Кажется, на втором году жизни с ней, когда я удостоверился окончательно, что она предана мне всецело и добиваться более нечего, незачем более подтверждать то, что и так уже очевидно, я изменил ей с ее же подругой. Изменил не из подлости... впрочем, от чего же еще? из подлости, конечно... но неожиданной от самого себя. Нахлынуло. Хотя, вспоминая, вижу, почему нахлынуло: в подруге сполна представительствовало то, чего была лишена моя... назовем ее — возлюбленная (пусть прозвучит и о ней хорошее слово): подруга не отдавалась чувству вся, без остатка, и этот остаток, ее невредимая Самость, горел в темных ее глазах темным же, ужасно интересным вызовом. При этом отношения с прежней возлюбленной оставались для меня прекрасным союзом, неразделимым и вечным; но и к происшедшему c ее подругой в силу непроходимой серьезности не мог же я отнестись как к минутной прихоти природы! Нет, я именно должен был поверить своей серьезности, уговорить себя влюбиться по уши. Так стало сразу две любви — а я даже не задал себе вопроса: а что, если я подделал их обе?
Дорогой, Вы, конечно, уже заметили главную, бросающуюся теперь (почему это теперь всегда бывает потом?) и мне самой в глаза вещь: совершенно разные люди, они объединены одним: они — ушли; и совсем не важно теперь, как — трудно или легко — они уходили. В жизни ч т о всегда важнее того, к а к . Они прешли. Перестали. А ведь любовь “никогда не перестает”. Ни-ког-да. Слово, так мало могущее, может тем не менее сказать: “Никогда!”. “Never!”. “Nie!Niemals!”. “Jamais!”. А что еще, даже музыка, что еще может хоть как-то назвать по имени дыбоволосый ужас перед бездной, куда..?
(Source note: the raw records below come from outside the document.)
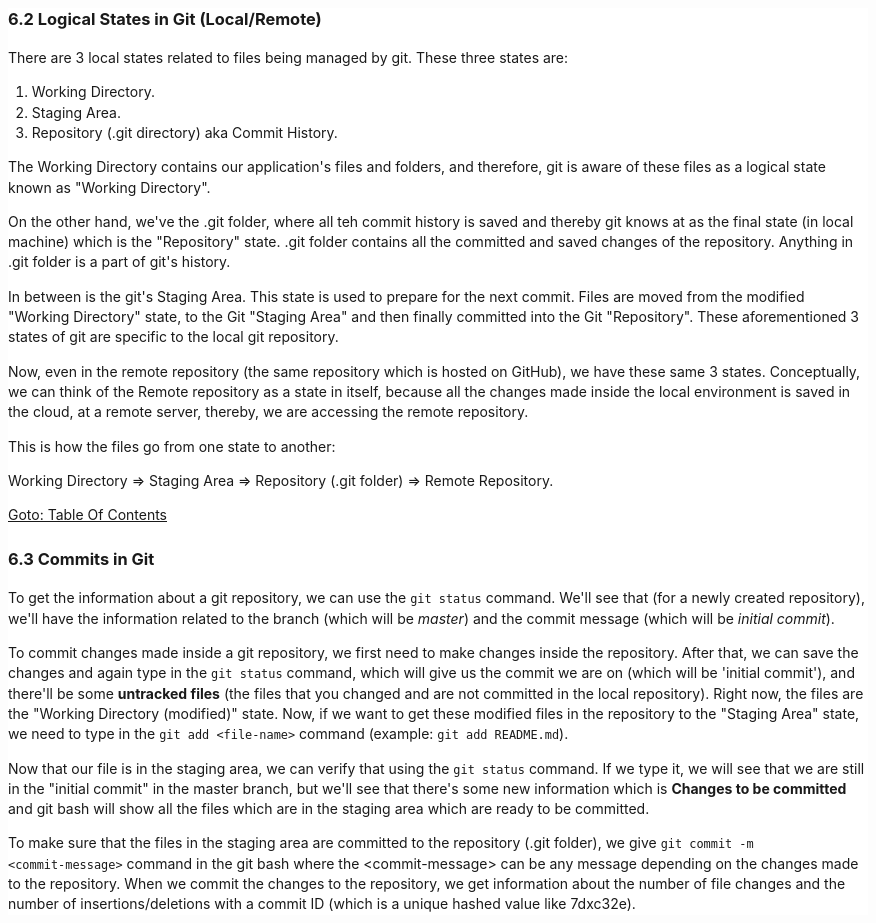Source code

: ### 6.2 Logical States in Git (Local/Remote)

There are 3 local states related to files being managed by git. These three states are:

1. Working Directory.
2. Staging Area.
3. Repository (.git directory) aka Commit History.

The Working Directory contains our application's files and folders, and therefore, git is aware of these files as a logical state known as "Working Directory".

On the other hand, we've the .git folder, where all teh commit history is saved and thereby git knows at as the final state (in local machine) which is the "Repository" state. .git folder contains all the committed and saved changes of the repository. Anything in .git folder is a part of git's history.

In between is the git's Staging Area. This state is used to prepare for the next commit. Files are moved from the modified "Working Directory" state, to the Git "Staging Area" and then finally committed into the Git "Repository". These aforementioned 3 states of git are specific to the local git repository.

Now, even in the remote repository (the same repository which is hosted on GitHub), we have these same 3 states. Conceptually, we can think of the Remote repository as a state in itself, because all the changes made inside the local environment is saved in the cloud, at a remote server, thereby, we are accessing the remote repository.

This is how the files go from one state to another:

Working Directory => Staging Area => Repository (.git folder) => Remote Repository.

[Goto: Table Of Contents](https://github.com/Ch-sriram/Just-Git-In#table-of-contents)

### 6.3 Commits in Git

To get the information about a git repository, we can use the <code>git status</code> command. We'll see that (for a newly created repository), we'll have the information related to the branch (which will be <em>master</em>) and the commit message (which will be <em>initial commit</em>).


To commit changes made inside a git repository, we first need to make changes inside the repository. After that, we can save the changes and again type in the  <code>git status</code> command, which will give us the commit we are on (which will be 'initial commit'), and there'll be some <strong>untracked files</strong> (the files that you changed and are not committed in the local repository). Right now, the files are the "Working Directory (modified)" state. Now, if we want to get these modified files in the repository to the "Staging Area" state, we need to type in the  <code>git add &lt;file-name></code> command (example:  <code>git add README.md</code>). 


Now that our file is in the staging area, we can verify that using the  <code>git status</code> command. If we type it, we will see that we are still in the "initial commit" in the master branch, but we'll see that there's some new information which is <strong>Changes to be committed</strong> and git bash will show all the files which are in the staging area which are ready to be committed.


To make sure that the files in the staging area are committed to the repository (.git folder), we give  <code>git commit -m &lt;commit-message></code> command in the git bash where the &lt;commit-message> can be any message depending on the changes made to the repository. When we commit the changes to the repository, we get information about the number of file changes and the number of insertions/deletions with a commit ID (which is a unique hashed value like 7dxc32e).
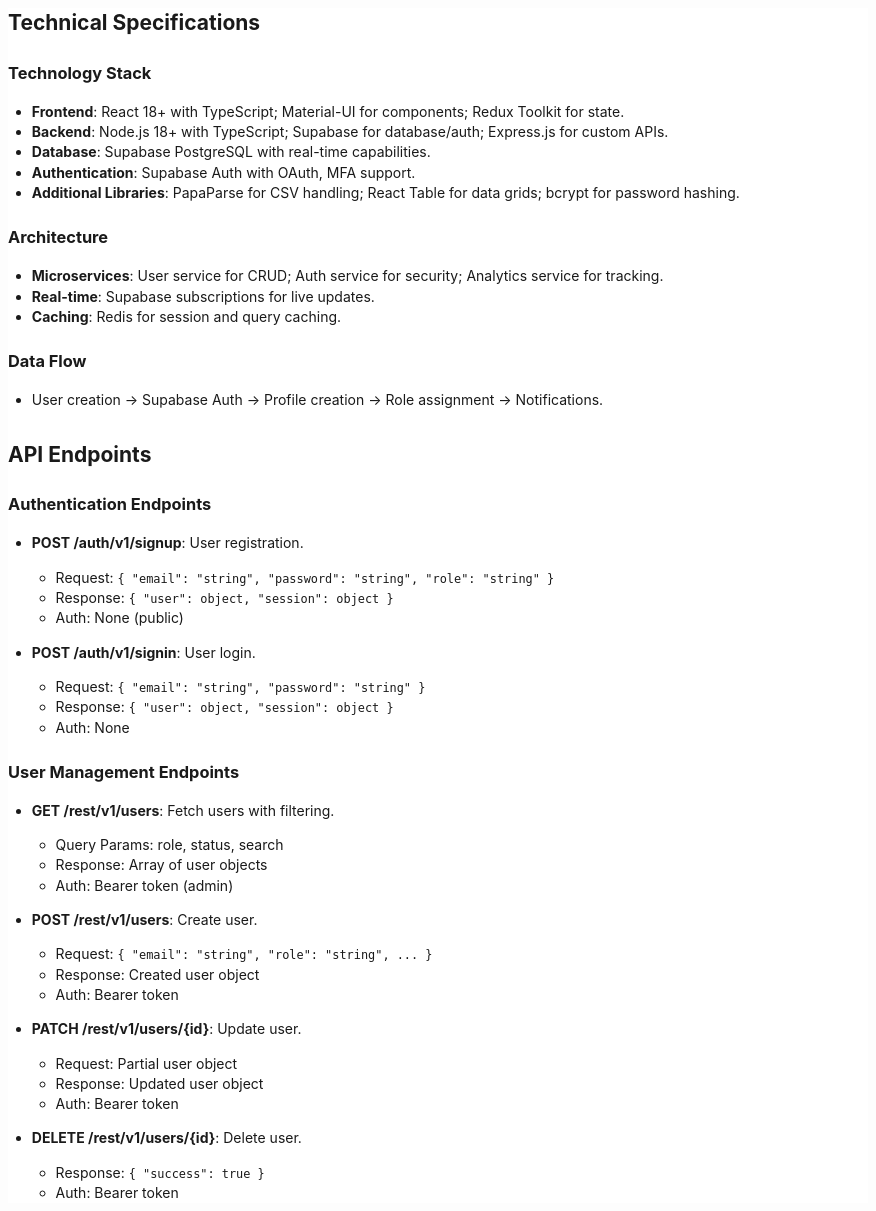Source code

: ## Technical Specifications

### Technology Stack
- **Frontend**: React 18+ with TypeScript; Material-UI for components; Redux Toolkit for state.
- **Backend**: Node.js 18+ with TypeScript; Supabase for database/auth; Express.js for custom APIs.
- **Database**: Supabase PostgreSQL with real-time capabilities.
- **Authentication**: Supabase Auth with OAuth, MFA support.
- **Additional Libraries**: PapaParse for CSV handling; React Table for data grids; bcrypt for password hashing.

### Architecture
- **Microservices**: User service for CRUD; Auth service for security; Analytics service for tracking.
- **Real-time**: Supabase subscriptions for live updates.
- **Caching**: Redis for session and query caching.

### Data Flow
- User creation → Supabase Auth → Profile creation → Role assignment → Notifications.

## API Endpoints

### Authentication Endpoints
- **POST /auth/v1/signup**: User registration.
  - Request: `{ "email": "string", "password": "string", "role": "string" }`
  - Response: `{ "user": object, "session": object }`
  - Auth: None (public)

- **POST /auth/v1/signin**: User login.
  - Request: `{ "email": "string", "password": "string" }`
  - Response: `{ "user": object, "session": object }`
  - Auth: None

### User Management Endpoints
- **GET /rest/v1/users**: Fetch users with filtering.
  - Query Params: role, status, search
  - Response: Array of user objects
  - Auth: Bearer token (admin)

- **POST /rest/v1/users**: Create user.
  - Request: `{ "email": "string", "role": "string", ... }`
  - Response: Created user object
  - Auth: Bearer token

- **PATCH /rest/v1/users/{id}**: Update user.
  - Request: Partial user object
  - Response: Updated user object
  - Auth: Bearer token

- **DELETE /rest/v1/users/{id}**: Delete user.
  - Response: `{ "success": true }`
  - Auth: Bearer token
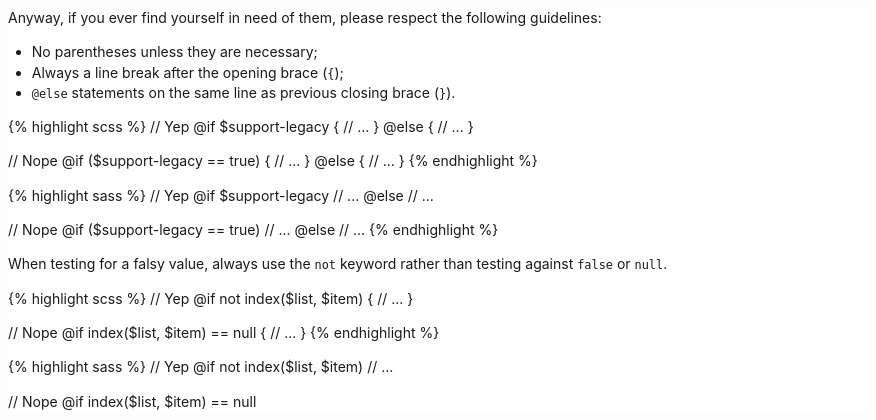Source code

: Anyway, if you ever find yourself in need of them, please respect the following guidelines:

* No parentheses unless they are necessary;
* Always a line break after the opening brace (`{`);
* `@else` statements on the same line as previous closing brace (`}`).

<div class="code-block">
  <div class="code-block__wrapper" data-syntax="scss">
{% highlight scss %}
// Yep
@if $support-legacy {
  // ...
} @else {
  // ...
}

// Nope
@if ($support-legacy == true) {
  // ...
}
@else {
  // ...
}
{% endhighlight %}
  </div>
  <div class="code-block__wrapper" data-syntax="sass">
{% highlight sass %}
// Yep
@if $support-legacy
  // ...
@else
  // ...

// Nope
@if ($support-legacy == true)
  // ...
@else
  // ...
{% endhighlight %}
  </div>
</div>

When testing for a falsy value, always use the `not` keyword rather than testing against `false` or `null`.

<div class="code-block">
  <div class="code-block__wrapper" data-syntax="scss">
{% highlight scss %}
// Yep
@if not index($list, $item) {
  // ...
}

// Nope
@if index($list, $item) == null {
  // ...
}
{% endhighlight %}
  </div>
  <div class="code-block__wrapper" data-syntax="sass">
{% highlight sass %}
// Yep
@if not index($list, $item)
  // ...

// Nope
@if index($list, $item) == null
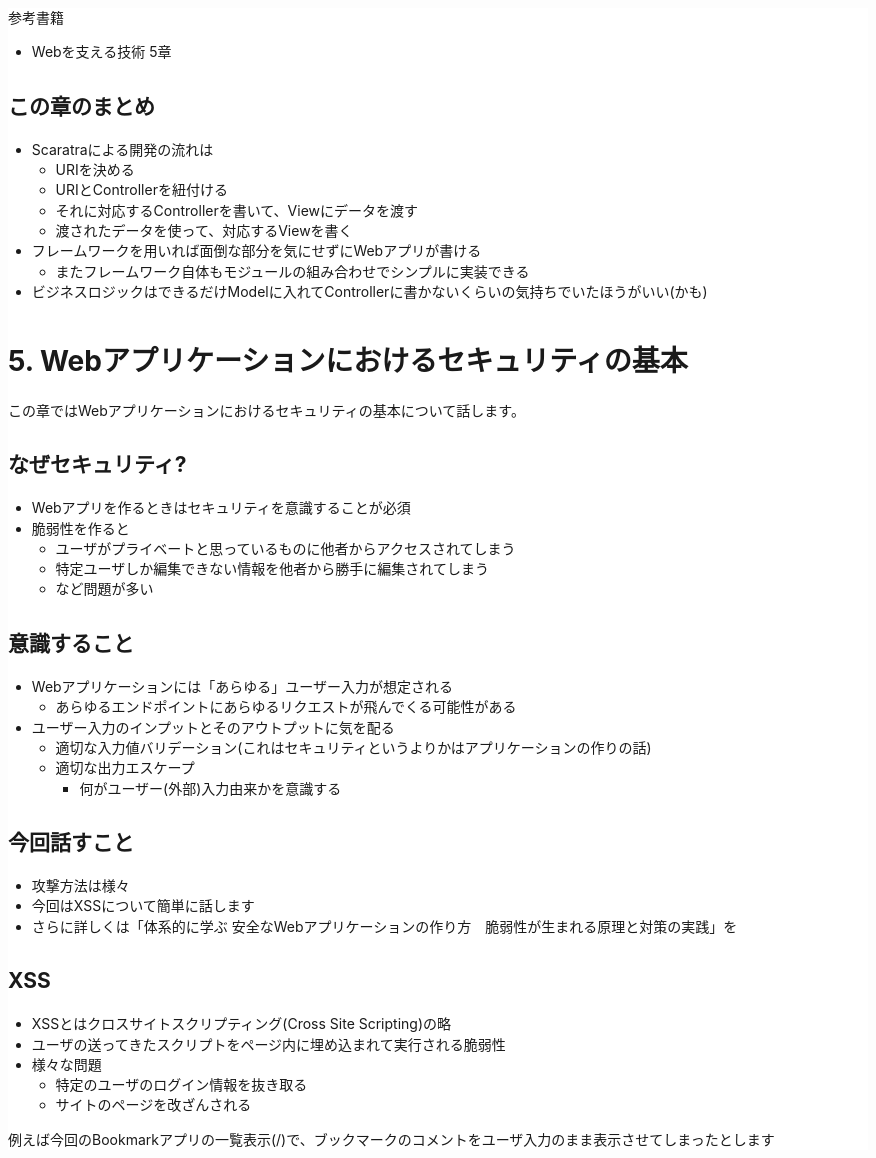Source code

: 参考書籍
- Webを支える技術 5章

## この章のまとめ

- Scaratraによる開発の流れは
  - URIを決める
  - URIとControllerを紐付ける
  - それに対応するControllerを書いて、Viewにデータを渡す
  - 渡されたデータを使って、対応するViewを書く
- フレームワークを用いれば面倒な部分を気にせずにWebアプリが書ける
  - またフレームワーク自体もモジュールの組み合わせでシンプルに実装できる
- ビジネスロジックはできるだけModelに入れてControllerに書かないくらいの気持ちでいたほうがいい(かも)

# 5. Webアプリケーションにおけるセキュリティの基本

この章ではWebアプリケーションにおけるセキュリティの基本について話します。

## なぜセキュリティ?

- Webアプリを作るときはセキュリティを意識することが必須
- 脆弱性を作ると
  - ユーザがプライベートと思っているものに他者からアクセスされてしまう
  - 特定ユーザしか編集できない情報を他者から勝手に編集されてしまう
  - など問題が多い

## 意識すること

- Webアプリケーションには「あらゆる」ユーザー入力が想定される
  - あらゆるエンドポイントにあらゆるリクエストが飛んでくる可能性がある
- ユーザー入力のインプットとそのアウトプットに気を配る
  - 適切な入力値バリデーション(これはセキュリティというよりかはアプリケーションの作りの話)
  - 適切な出力エスケープ
    - 何がユーザー(外部)入力由来かを意識する

## 今回話すこと

- 攻撃方法は様々
- 今回はXSSについて簡単に話します
- さらに詳しくは「体系的に学ぶ 安全なWebアプリケーションの作り方　脆弱性が生まれる原理と対策の実践」を

## XSS

- XSSとはクロスサイトスクリプティング(Cross Site Scripting)の略
- ユーザの送ってきたスクリプトをページ内に埋め込まれて実行される脆弱性
- 様々な問題
  - 特定のユーザのログイン情報を抜き取る
  - サイトのページを改ざんされる

例えば今回のBookmarkアプリの一覧表示(/)で、ブックマークのコメントをユーザ入力のまま表示させてしまったとします
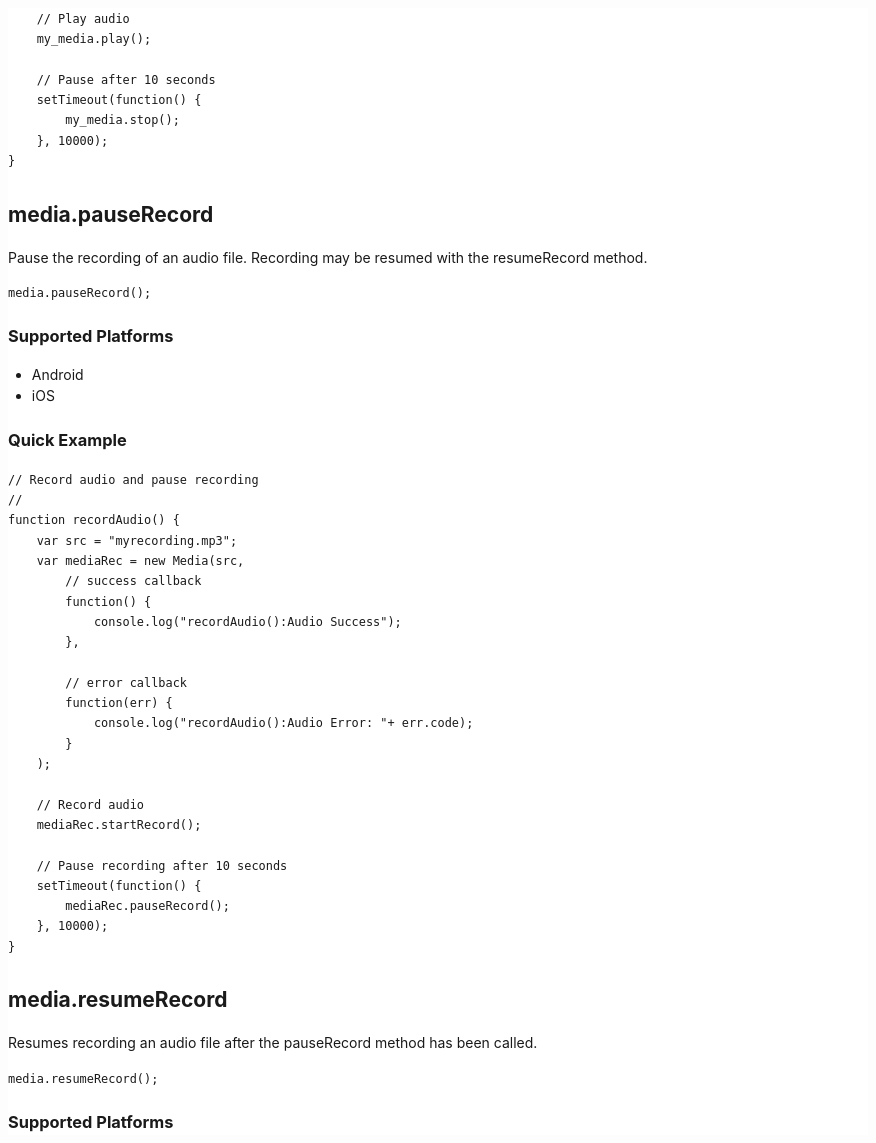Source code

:         // Play audio
        my_media.play();

        // Pause after 10 seconds
        setTimeout(function() {
            my_media.stop();
        }, 10000);
    }

## media.pauseRecord

Pause the recording of an audio file. Recording may be resumed with the resumeRecord method.

    media.pauseRecord();

### Supported Platforms

- Android
- iOS

### Quick Example

    // Record audio and pause recording
    //
    function recordAudio() {
        var src = "myrecording.mp3";
        var mediaRec = new Media(src,
            // success callback
            function() {
                console.log("recordAudio():Audio Success");
            },

            // error callback
            function(err) {
                console.log("recordAudio():Audio Error: "+ err.code);
            }
        );

        // Record audio
        mediaRec.startRecord();

        // Pause recording after 10 seconds
        setTimeout(function() {
            mediaRec.pauseRecord();
        }, 10000);
    }

## media.resumeRecord

Resumes recording an audio file after the pauseRecord method has been called.

    media.resumeRecord();

### Supported Platforms
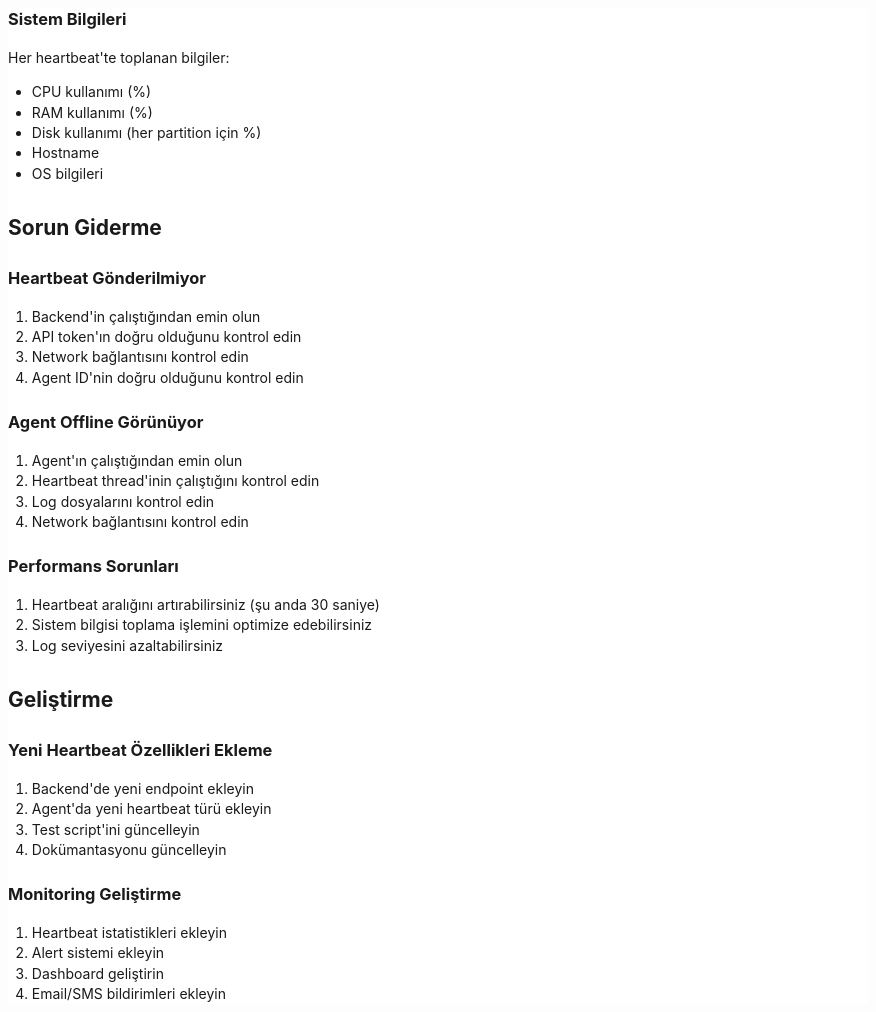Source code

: ### Sistem Bilgileri

Her heartbeat'te toplanan bilgiler:
- CPU kullanımı (%)
- RAM kullanımı (%)
- Disk kullanımı (her partition için %)
- Hostname
- OS bilgileri

## Sorun Giderme

### Heartbeat Gönderilmiyor

1. Backend'in çalıştığından emin olun
2. API token'ın doğru olduğunu kontrol edin
3. Network bağlantısını kontrol edin
4. Agent ID'nin doğru olduğunu kontrol edin

### Agent Offline Görünüyor

1. Agent'ın çalıştığından emin olun
2. Heartbeat thread'inin çalıştığını kontrol edin
3. Log dosyalarını kontrol edin
4. Network bağlantısını kontrol edin

### Performans Sorunları

1. Heartbeat aralığını artırabilirsiniz (şu anda 30 saniye)
2. Sistem bilgisi toplama işlemini optimize edebilirsiniz
3. Log seviyesini azaltabilirsiniz

## Geliştirme

### Yeni Heartbeat Özellikleri Ekleme

1. Backend'de yeni endpoint ekleyin
2. Agent'da yeni heartbeat türü ekleyin
3. Test script'ini güncelleyin
4. Dokümantasyonu güncelleyin

### Monitoring Geliştirme

1. Heartbeat istatistikleri ekleyin
2. Alert sistemi ekleyin
3. Dashboard geliştirin
4. Email/SMS bildirimleri ekleyin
Да, любовь — что это? проверим себя. Что такое — стол? Что это — любовь? Стол — это стол, все остальные определения подходят и для табурета. Любовь — это то, что никогда не перестанет. Сколько ей ни говори: перестань.
А они — перестали. Значит, это была не любовь? А ведь как я их любила. Я их любила? Помню, что это чувствовала. Но не чувствую того, что помню.
Понимаю вопрос. Почему? почему они ушли — из меня?
Думаю... ах, ничего я на самом деле не думаю, а только все время кажется мне, что это они меня довели. Выдавили из меня всю любовь к ним. Ну да, так и они обо мне сказать могут, слово в слово. А все равно — не могут они так сказать, если честны. Вот что я скажу.
Все отличие женской любви от мужской видно там, где она — умирает. Мужчина перестает любить — сам. Значит, и не любил. Женщина — не сама собой, а только когда он ее к тому вынудит. Дожмет.
Отношение каждой из них ко мне меня не устраивало. Первую (не поставленную мною в известность, что у нее есть соперница) устраивало во мне все — при условии, чтобы я давал ей любить всего себя, как всегда. Она же думала — все как всегда. Второй, поневоле осведомленной о том, что она у меня не одна, нужен был такой я, который бы любил только ее — и доказал это тем, что ушел бы от первой к ней. И ведь это я, я сам подал ей мысль, перешедшую затем в свирепое желание полной моей принадлежности ей. Своим затяжно-страстным увлечением ею я подал ей, а затем усилил мысль о том, что все это может быть и серьезно — да уже серьезно, смотри, серьезней уже и некуда. А раз так... Вторая все более предъявляла на меня права, казалось бы, принадлежавшие первой. Первая же “лишь тенью была, никуда не звала”... Итак, когда вторая окончательно поставила вопрос ребром: или — или, — я, осознав сложность ситуации (того, что уйти ко второй не собираюсь — в ней нет ни малейшей, столь важной и привычной для меня верности и преданности первой, а в отсутствие второй столь замечательные качества первой, влюбленность и преданность, теперь, без контрастирующего вызова, готовности немедленно расстаться со мной и забыть как миленького, будут всегда казаться пресными, недостаточными), решился осуществить свой выбор до конца: уйти от обеих. Со второй это не составило проблемы: самолюбие в ней затмевало все. Одна короткая сцена. Что до первой... долгая сцена. Подробности не делают мне чести.